JibJab CEO shares money-making philosophy

JibJab

HOLLYWOOD, Calif.--Who doesn't remember, even now, the satirical animation of George W. Bush and John Kerry, set to the tune of "This Land," that rocketed to Internet stardom during the 2004 presidential race?

The video may have drawn some 80 million views since then, but its masterminds at JibJab Media still faced a major challenge: how to make money off of their wildly popular offerings.

JibJab CEO Gregg Spiridellis

(Credit: JibJab)

About six months into a new business venture, it appears CEO Gregg Spiridellis and his business partner and brother Evan may have landed on one solution: selling zany, video-based electronic greeting cards, which they call "Sendables."

The demand since the venture launched last October has been "unbelievable," Spiridellis said Thursday during a panel discussion at a technology policy conference here, although he didn't quantify exactly how much money the company has made so far.

Advertising, of course, also appears in abundance on the site. But it just wasn't enough to support "even our kind of guerilla low-cost production model," Spiridellis said.

Spiridellis suggested he's banking on a theory, inspired in part by American Greetings' $85 million e-card business, that there's a market for online forms of "expression" that carry a price tag. Consumers just aren't as eager to buy a "linear consumption experience," such as a song or TV show or movie, as they are in interacting with and shaping the media, he said.

sendables

Here's a screenshot from one of JibJabs 'Sendables' greeting cards, featuring some flabby hairy-chested male hula dancers.

(Credit: JibJab.com)

Translation: JibJab offers users the chance, for 50 cents to $3, to send electronic greeting cards in which they can, say, plaster a loved one's face to the flabby body of a man doing a hilariously unsexy striptease. (OK, a little humor doesn't hurt, either.)
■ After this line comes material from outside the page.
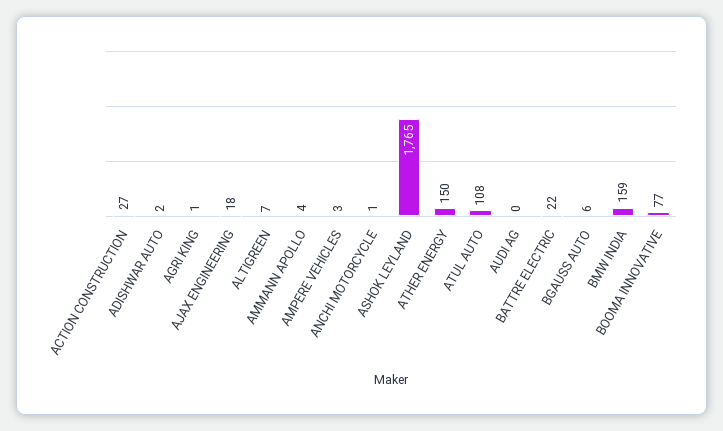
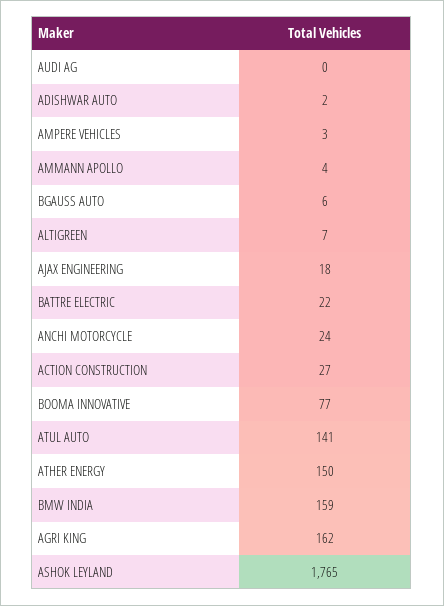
AGRI KING: 1 -> 162
ANCHI MOTORCYCLE: 1 -> 24
ATUL AUTO: 108 -> 141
The firm is still giving away $5 credits as a promotion designed to get people to open their own wallets to buy the cards--of which about 20 percent of those giveaway recipients have become paying customers, Spiridellis said.

Now JibJab is scheming up other new ways to make money, such as allowing people to download customized videos starring themselves, at a fee, to keep as mementos and show to others. Simply viewing online, more ephemerally, would remain free.